Sebagagaimana Sabda Rasulullah saw; “Sesungguhnya yang paling agung di sisi Allah Ta’ala adalah hari Nahr (10 Dzulhijjah) kemudia hari qar (hari setelahnya)” (HR. Abu Daud dengan Asnad yang Jayyid). Sesungguhnya, ada sebagian ulama berpendapat bahwa hari raya Idul Adha lebih mulia daripada Idul Fitri, karena pada hari Idul Adha diperintahkan shalat dan qurban, sedangkan di Idul Fitri diperintahkan untuk shalat dan shadaqah, tentu saja keutamaan qurban lebih mulia daripada shadqah.
Hal ini sesungguhnya merupakan Rahmat Allah swt., yang telah memerintahkan amalan shalih untuk dilaksanakan oleh hambanya, disisi lain Allah memerintahkan hambanya untuk beramal shalih di waktu yang lainnya agar umatnya jika tidak mampu menjalani amalan shalih yang satu, dapat menjalankan amalan-amalan shalih yang lainnya.
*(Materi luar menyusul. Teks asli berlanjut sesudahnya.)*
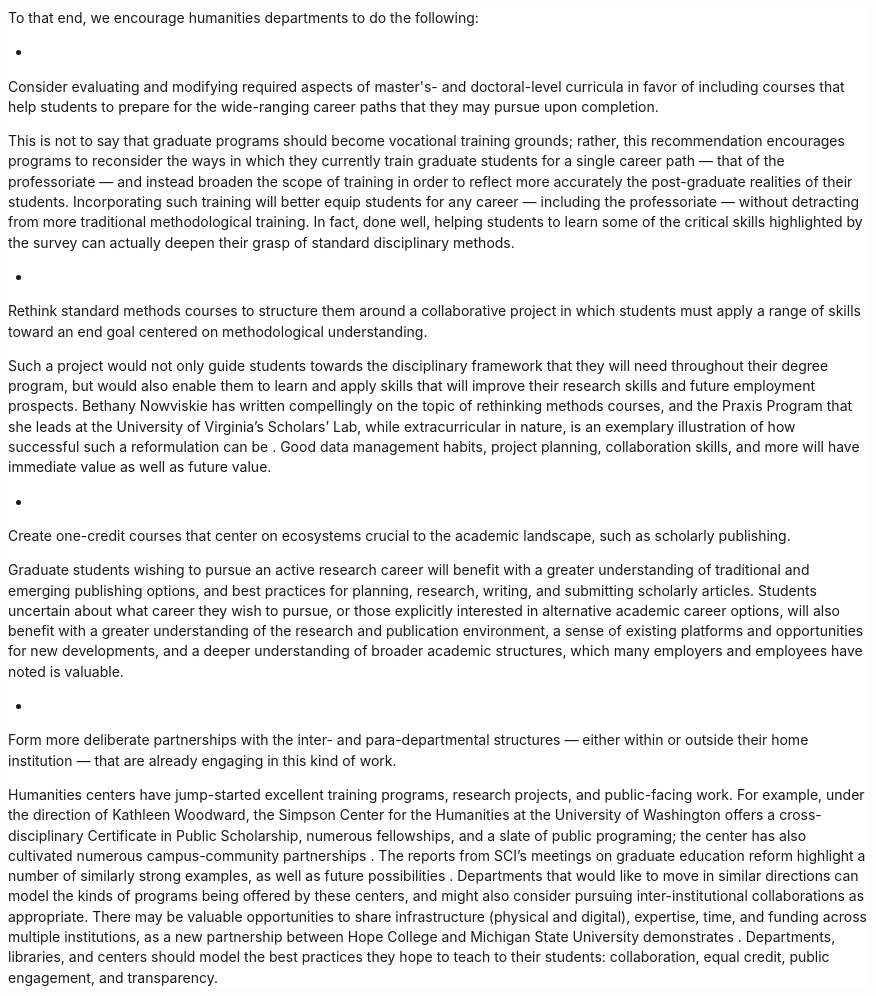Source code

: To that end, we encourage humanities departments to do the following: 

- 
Consider evaluating and modifying required aspects of master's- and doctoral-level curricula in favor of including courses that help students to prepare for the wide-ranging career paths that they may pursue upon completion. 

This is not to say that graduate programs should become vocational training grounds; rather, this recommendation encourages programs to reconsider the ways in which they currently train graduate students for a single career path — that of the professoriate — and instead broaden the scope of training in order to reflect more accurately the post-graduate realities of their students. Incorporating such training will better equip students for any career — including the professoriate — without detracting from more traditional methodological training. In fact, done well, helping students to learn some of the critical skills highlighted by the survey can actually deepen their grasp of standard disciplinary methods. 

- 
Rethink standard methods courses to structure them around a collaborative project in which students must apply a range of skills toward an end goal centered on methodological understanding. 

Such a project would not only guide students towards the disciplinary framework that they will need throughout their degree program, but would also enable them to learn and apply skills that will improve their research skills and future employment prospects. Bethany Nowviskie has written compellingly on the topic of rethinking methods courses, and the Praxis Program that she leads at the University of Virginia’s Scholars’ Lab, while extracurricular in nature, is an exemplary illustration of how successful such a reformulation can be . Good data management habits, project planning, collaboration skills, and more will have immediate value as well as future value. 

- 
Create one-credit courses that center on ecosystems crucial to the academic landscape, such as scholarly publishing. 

Graduate students wishing to pursue an active research career will benefit with a greater understanding of traditional and emerging publishing options, and best practices for planning, research, writing, and submitting scholarly articles. Students uncertain about what career they wish to pursue, or those explicitly interested in alternative academic career options, will also benefit with a greater understanding of the research and publication environment, a sense of existing platforms and opportunities for new developments, and a deeper understanding of broader academic structures, which many employers and employees have noted is valuable. 

- 
Form more deliberate partnerships with the inter- and para-departmental structures — either within or outside their home institution — that are already engaging in this kind of work. 

Humanities centers have jump-started excellent training programs, research projects, and public-facing work. For example, under the direction of Kathleen Woodward, the Simpson Center for the Humanities at the University of Washington offers a cross-disciplinary Certificate in Public Scholarship, numerous fellowships, and a slate of public programing; the center has also cultivated numerous campus-community partnerships . The reports from SCI’s meetings on graduate education reform highlight a number of similarly strong examples, as well as future possibilities . Departments that would like to move in similar directions can model the kinds of programs being offered by these centers, and might also consider pursuing inter-institutional collaborations as appropriate. There may be valuable opportunities to share infrastructure (physical and digital), expertise, time, and funding across multiple institutions, as a new partnership between Hope College and Michigan State University demonstrates . Departments, libraries, and centers should model the best practices they hope to teach to their students: collaboration, equal credit, public engagement, and transparency. 
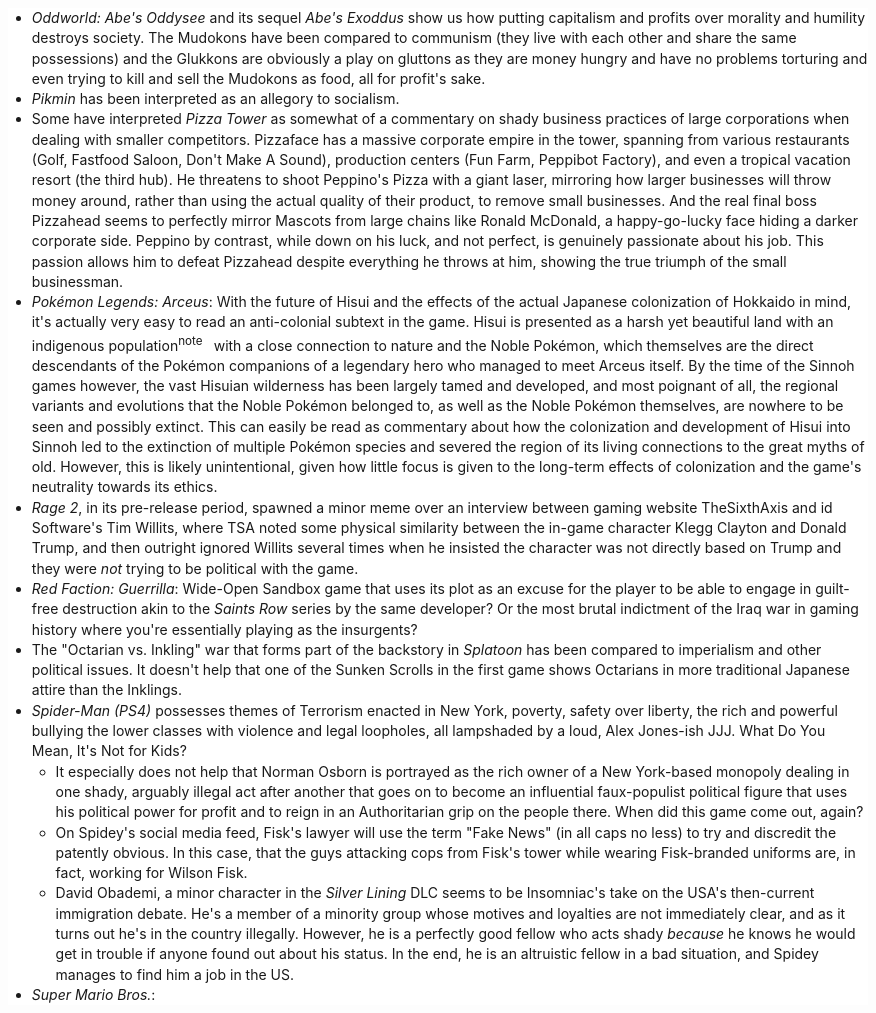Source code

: -   _Oddworld: Abe's Oddysee_ and its sequel _Abe's Exoddus_ show us how putting capitalism and profits over morality and humility destroys society. The Mudokons have been compared to communism (they live with each other and share the same possessions) and the Glukkons are obviously a play on gluttons as they are money hungry and have no problems torturing and even trying to kill and sell the Mudokons as food, all for profit's sake.
-   _Pikmin_ has been interpreted as an allegory to socialism.
-   Some have interpreted _Pizza Tower_ as somewhat of a commentary on shady business practices of large corporations when dealing with smaller competitors. Pizzaface has a massive corporate empire in the tower, spanning from various restaurants (Golf, Fastfood Saloon, Don't Make A Sound), production centers (Fun Farm, Peppibot Factory), and even a tropical vacation resort (the third hub). He threatens to shoot Peppino's Pizza with a giant laser, mirroring how larger businesses will throw money around, rather than using the actual quality of their product, to remove small businesses. And the real final boss Pizzahead seems to perfectly mirror Mascots from large chains like Ronald McDonald, a happy-go-lucky face hiding a darker corporate side. Peppino by contrast, while down on his luck, and not perfect, is genuinely passionate about his job. This passion allows him to defeat Pizzahead despite everything he throws at him, showing the true triumph of the small businessman.
-   _Pokémon Legends: Arceus_: With the future of Hisui and the effects of the actual Japanese colonization of Hokkaido in mind, it's actually very easy to read an anti-colonial subtext in the game. Hisui is presented as a harsh yet beautiful land with an indigenous population<sup>note&nbsp;</sup>  with a close connection to nature and the Noble Pokémon, which themselves are the direct descendants of the Pokémon companions of a legendary hero who managed to meet Arceus itself. By the time of the Sinnoh games however, the vast Hisuian wilderness has been largely tamed and developed, and most poignant of all, the regional variants and evolutions that the Noble Pokémon belonged to, as well as the Noble Pokémon themselves, are nowhere to be seen and possibly extinct. This can easily be read as commentary about how the colonization and development of Hisui into Sinnoh led to the extinction of multiple Pokémon species and severed the region of its living connections to the great myths of old. However, this is likely unintentional, given how little focus is given to the long-term effects of colonization and the game's neutrality towards its ethics.
-   _Rage 2_, in its pre-release period, spawned a minor meme over an interview between gaming website TheSixthAxis and id Software's Tim Willits, where TSA noted some physical similarity between the in-game character Klegg Clayton and Donald Trump, and then outright ignored Willits several times when he insisted the character was not directly based on Trump and they were _not_ trying to be political with the game.
-   _Red Faction: Guerrilla_: Wide-Open Sandbox game that uses its plot as an excuse for the player to be able to engage in guilt-free destruction akin to the _Saints Row_ series by the same developer? Or the most brutal indictment of the Iraq war in gaming history where you're essentially playing as the insurgents?
-   The "Octarian vs. Inkling" war that forms part of the backstory in _Splatoon_ has been compared to imperialism and other political issues. It doesn't help that one of the Sunken Scrolls in the first game shows Octarians in more traditional Japanese attire than the Inklings.
-   _Spider-Man (PS4)_ possesses themes of Terrorism enacted in New York, poverty, safety over liberty, the rich and powerful bullying the lower classes with violence and legal loopholes, all lampshaded by a loud, Alex Jones-ish JJJ. What Do You Mean, It's Not for Kids?
    -   It especially does not help that Norman Osborn is portrayed as the rich owner of a New York-based monopoly dealing in one shady, arguably illegal act after another that goes on to become an influential faux-populist political figure that uses his political power for profit and to reign in an Authoritarian grip on the people there. When did this game come out, again?
    -   On Spidey's social media feed, Fisk's lawyer will use the term "Fake News" (in all caps no less) to try and discredit the patently obvious. In this case, that the guys attacking cops from Fisk's tower while wearing Fisk-branded uniforms are, in fact, working for Wilson Fisk.
    -   David Obademi, a minor character in the _Silver Lining_ DLC seems to be Insomniac's take on the USA's then-current immigration debate. He's a member of a minority group whose motives and loyalties are not immediately clear, and as it turns out he's in the country illegally. However, he is a perfectly good fellow who acts shady _because_ he knows he would get in trouble if anyone found out about his status. In the end, he is an altruistic fellow in a bad situation, and Spidey manages to find him a job in the US.
-   _Super Mario Bros._:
Berkurban merupakan amalan yang utama dan mulia, dan di dalamnya mengandung banyak hikmah-hikmah. Diantaranya dengan berkurban, maka ia mensyukuri atas segala nikmat yang diberikannya dan yang kemudian dikurbankan lillahi Ta’ala, semata-mata karena Allah swt.. Selain itu, dengan kita berkurban, sesungguhnya telah membantu para fakir dan miskin untuk dapat menikmati daging qurban yang telah kita qurbankan.
Ada beberapa hal yang harus diperhatikan dalam berqurban adalah; Pertama, Usia hewan yang dikurbankan, jika berupa unta, maka usianya lima tahun, kalau sapi usianya dua tahun, jika kambing usianya satu tahun. Kedua, Hewan qurban yang utama, hewan qurban yang diutamakan adalah yang bagus fisiknya dan banyak dagingnya. Ketiga, Adab menyembelih, tata caranya menghadap kiblat, mengawali dengan kalimat basmalah dan takbir serta ihsan (lillahi ta’ala), dan dilarang mengasah pisau penyembelihan di depan binatang yang diqurbankan. Keempat, Pembagian Qurban, bagi orang yang berqurban disunahkan untuk memakan dagingnya, kecuali daging binatang qurban yang dinadzarkan dan dita’yinkan. Selain itu, daging tersebut dibagikan kepada para fakir dan miskin. Kelima, Waktu berqurban, adapun waktu berqurban ang paling utama adalah setelah shalat ‘Id, yaitu pada tanggal 10 Dzulhijjah dan diteruskan hari Tasyrik tanggal 11, 12 dan 13 Dzulhijjah. Keenam, Hewan yang tidak boleh diqurbankan, ada empat binatang yang tidak dapat diqurbankan, yaitu; buta, sakit, pincang dan kurus. Ketujuh, Bertakbir, dapun para ulama bersepakat bahwa takbir itu hendaknya dilakukan di malam Idul adha, sebelum shalat Idul Adha dan selama hari tasyrik. Semoga kita senantiasa dimudahkan rizki kita hingga dapat mudah menjalankan perintah Allah, amin ya rabbal ‘alamin.